Stored records:
__________________________________________________
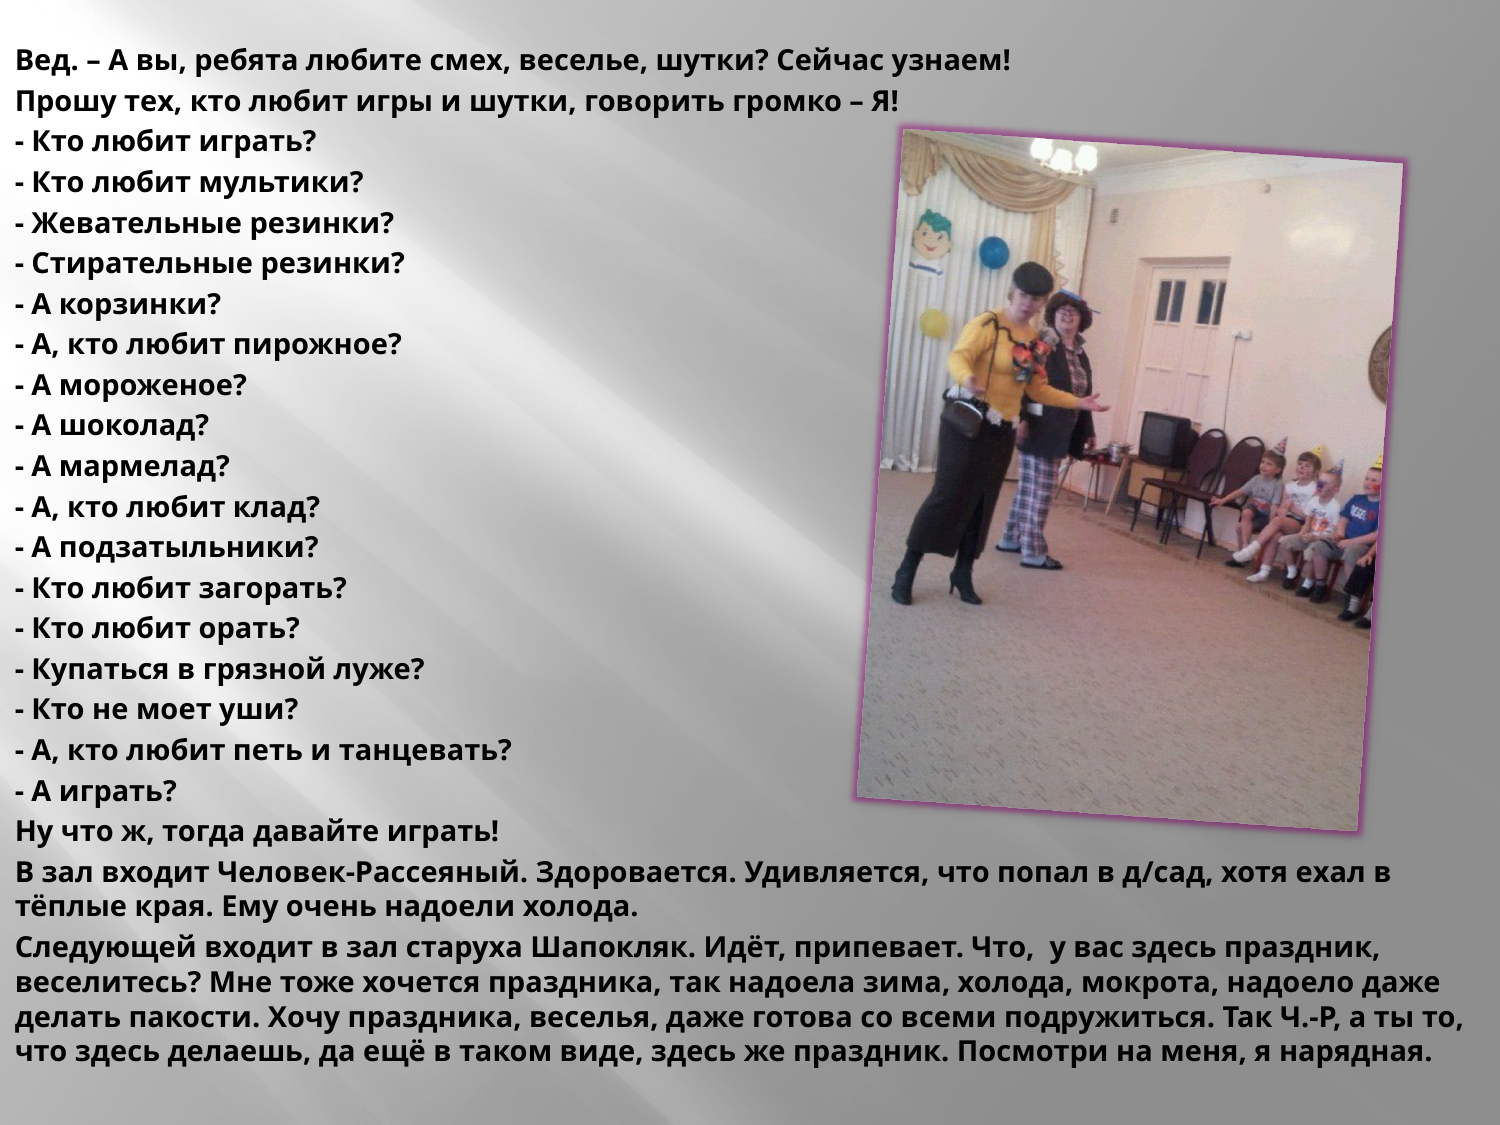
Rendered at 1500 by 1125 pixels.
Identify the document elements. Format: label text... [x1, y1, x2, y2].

subtitle Вед. – А вы, ребята любите смех, веселье, шутки? Сейчас узнаем! Прошу тех, кто любит игры и шутки, говорить громко – Я! - Кто любит играть? - Кто любит мультики? - Жевательные резинки? - Стирательные резинки? - А корзинки? - А, кто любит пирожное? - А мороженое? - А шоколад? - А мармелад? - А, кто любит клад? - А подзатыльники? - Кто любит загорать? - Кто любит орать? - Купаться в грязной луже? - Кто не моет уши? - А, кто любит петь и танцевать? - А играть? Ну что ж, тогда давайте играть! В зал входит Человек-Рассеяный. Здоровается. Удивляется, что попал в д/сад, хотя ехал в тёплые края. Ему очень надоели холода. Следующей входит в зал старуха Шапокляк. Идёт, припевает. Что, у вас здесь праздник, веселитесь? Мне тоже хочется праздника, так надоела зима, холода, мокрота, надоело даже делать пакости. Хочу праздника, веселья, даже готова со всеми подружиться. Так Ч.-Р, а ты то, что здесь делаешь, да ещё в таком виде, здесь же праздник. Посмотри на меня, я нарядная. [0, 0, 1500, 1125]
picture [857, 130, 1402, 831]
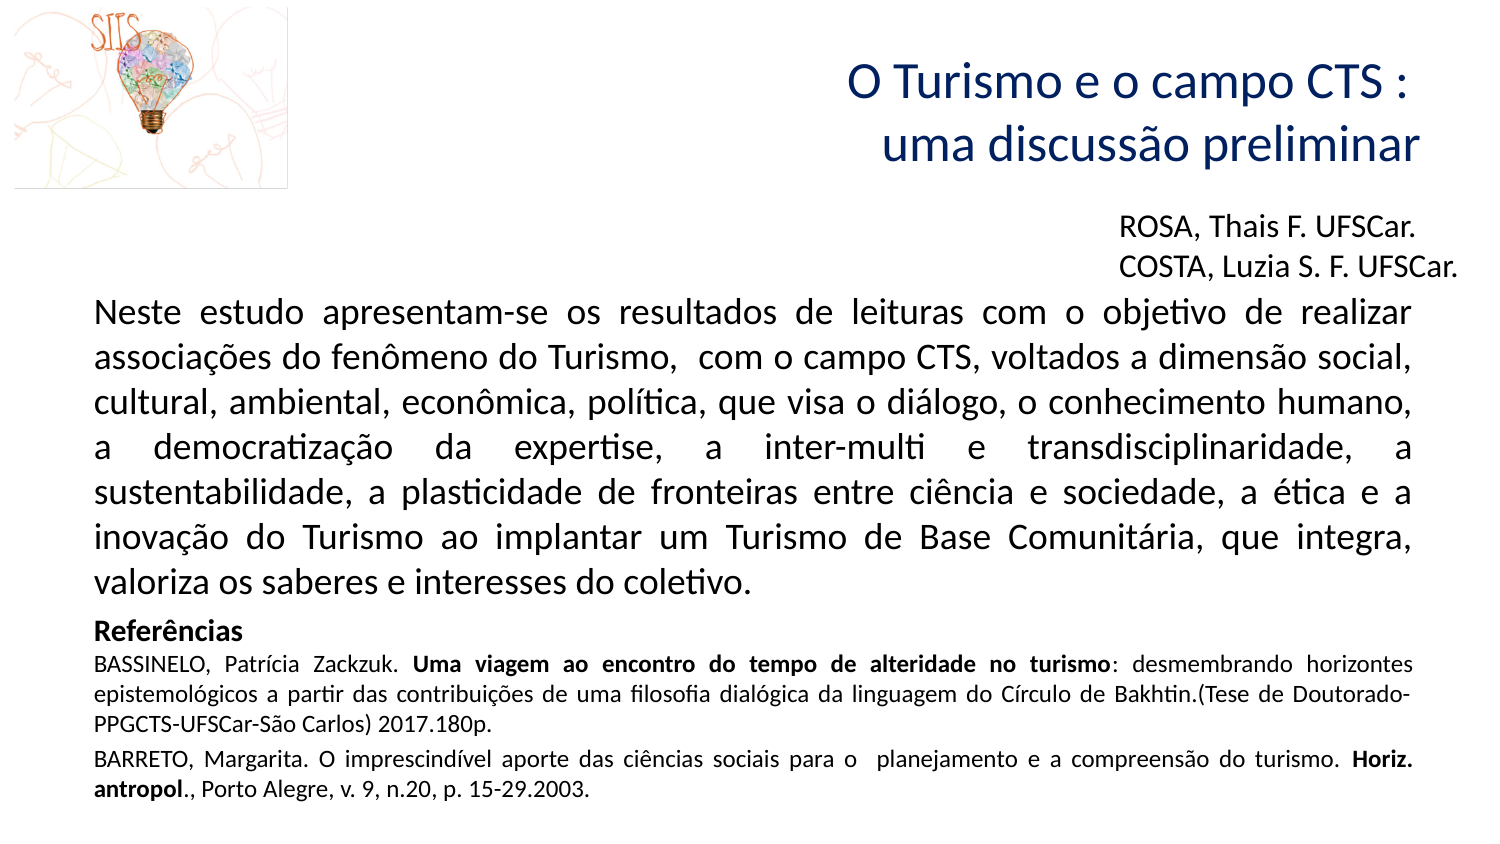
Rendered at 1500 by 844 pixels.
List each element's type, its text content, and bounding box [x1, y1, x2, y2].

picture [0, 0, 331, 224]
text_box ROSA, Thais F. UFSCar. COSTA, Luzia S. F. UFSCar. [1104, 196, 1500, 292]
list Neste estudo apresentam-se os resultados de leituras com o objetivo de realizar associações do fenômeno do Turismo, com o campo CTS, voltados a dimensão social, cultural, ambiental, econômica, política, que visa o diálogo, o conhecimento humano, a democratização da expertise, a inter-multi e transdisciplinaridade, a sustentabilidade, a plasticidade de fronteiras entre ciência e sociedade, a ética e a inovação do Turismo ao implantar um Turismo de Base Comunitária, que integra, valoriza os saberes e interesses do coletivo. Referências BASSINELO, Patrícia Zackzuk. Uma viagem ao encontro do tempo de alteridade no turismo: desmembrando horizontes epistemológicos a partir das contribuições de uma filosofia dialógica da linguagem do Círculo de Bakhtin.(Tese de Doutorado-PPGCTS-UFSCar-São Carlos) 2017.180p. BARRETO, Margarita. O imprescindível aporte das ciências sociais para o planejamento e a compreensão do turismo. Horiz. antropol., Porto Alegre, v. 9, n.20, p. 15-29.2003. [78, 280, 1429, 823]
title O Turismo e o campo CTS : uma discussão preliminar [395, 38, 1437, 179]
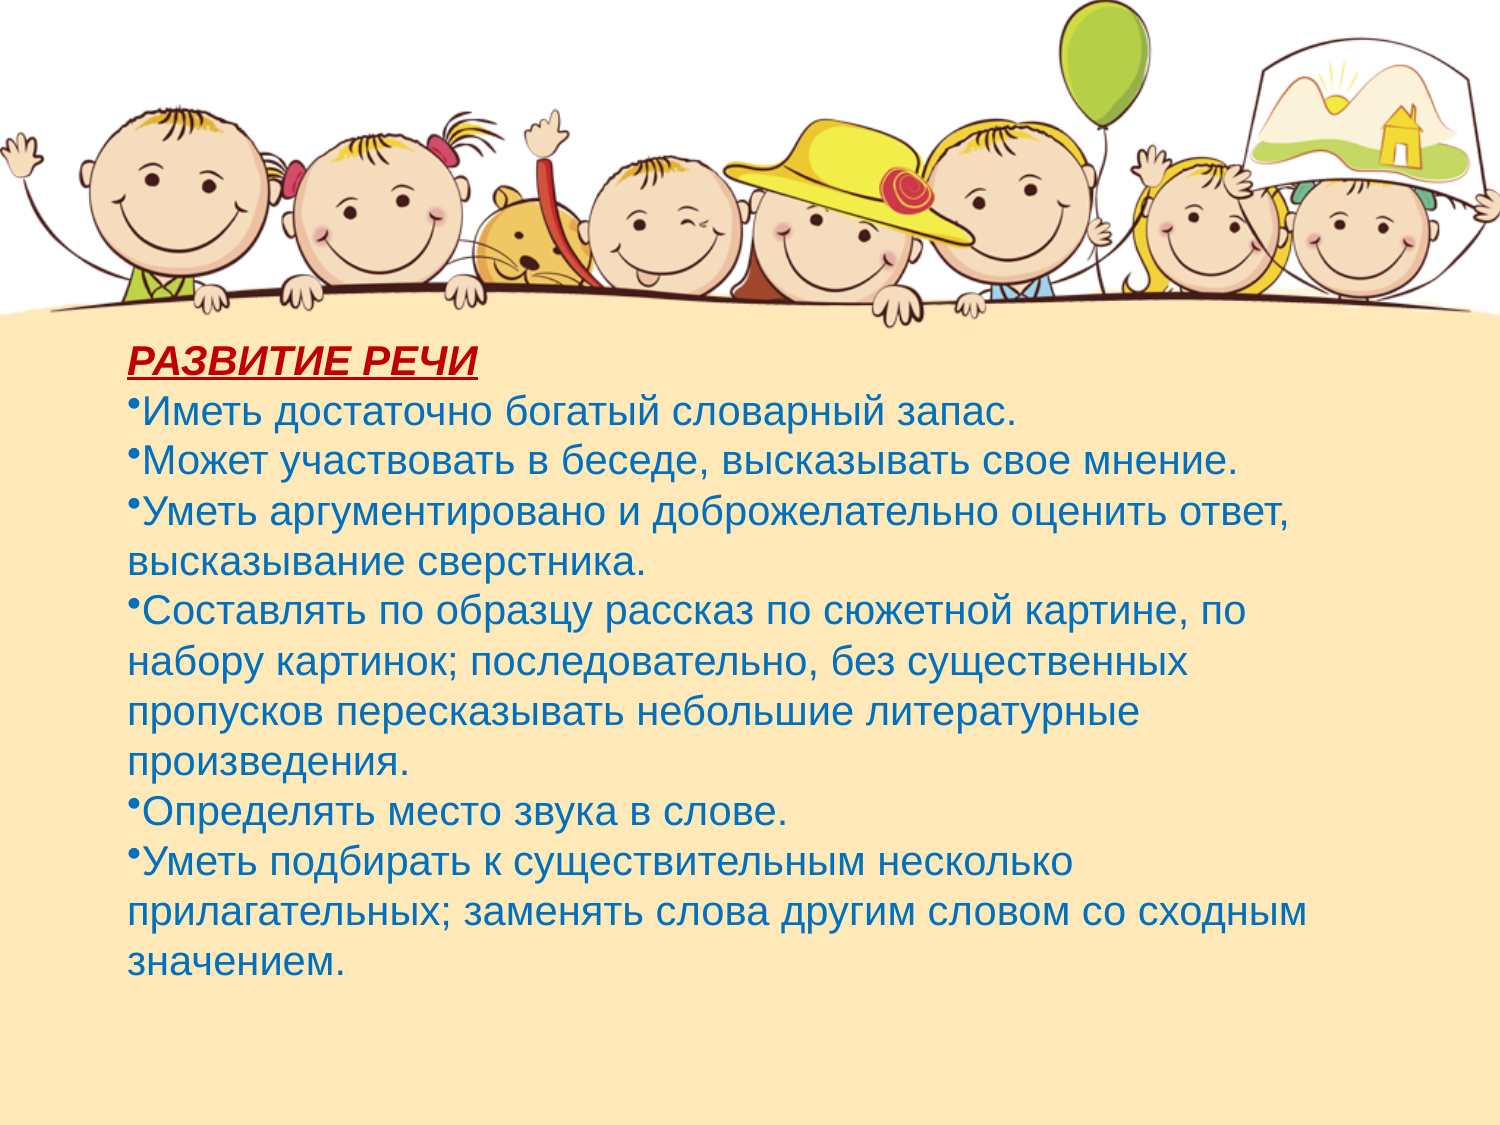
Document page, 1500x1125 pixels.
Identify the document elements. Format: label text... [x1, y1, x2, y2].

picture [0, 0, 1500, 1125]
text_box РАЗВИТИЕ РЕЧИ Иметь достаточно богатый словарный запас. Может участвовать в беседе, высказывать свое мнение. Уметь аргументировано и доброжелательно оценить ответ, высказывание сверстника. Составлять по образцу рассказ по сюжетной картине, по набору картинок; последовательно, без существенных пропусков пересказывать небольшие литературные произведения. Определять место звука в слове. Уметь подбирать к существительным несколько прилагательных; заменять слова другим словом со сходным значением. [112, 325, 1394, 1036]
__________________________________________________
=== ABOUT THIS TASK ===
Pull every line containing "pixels" from the data.

=== ANSWER SPACE ===
Rendered at 1500 by 1125 pixels.
Rendered at 1500 by 844 pixels.
Document page, 1500x1125 pixels.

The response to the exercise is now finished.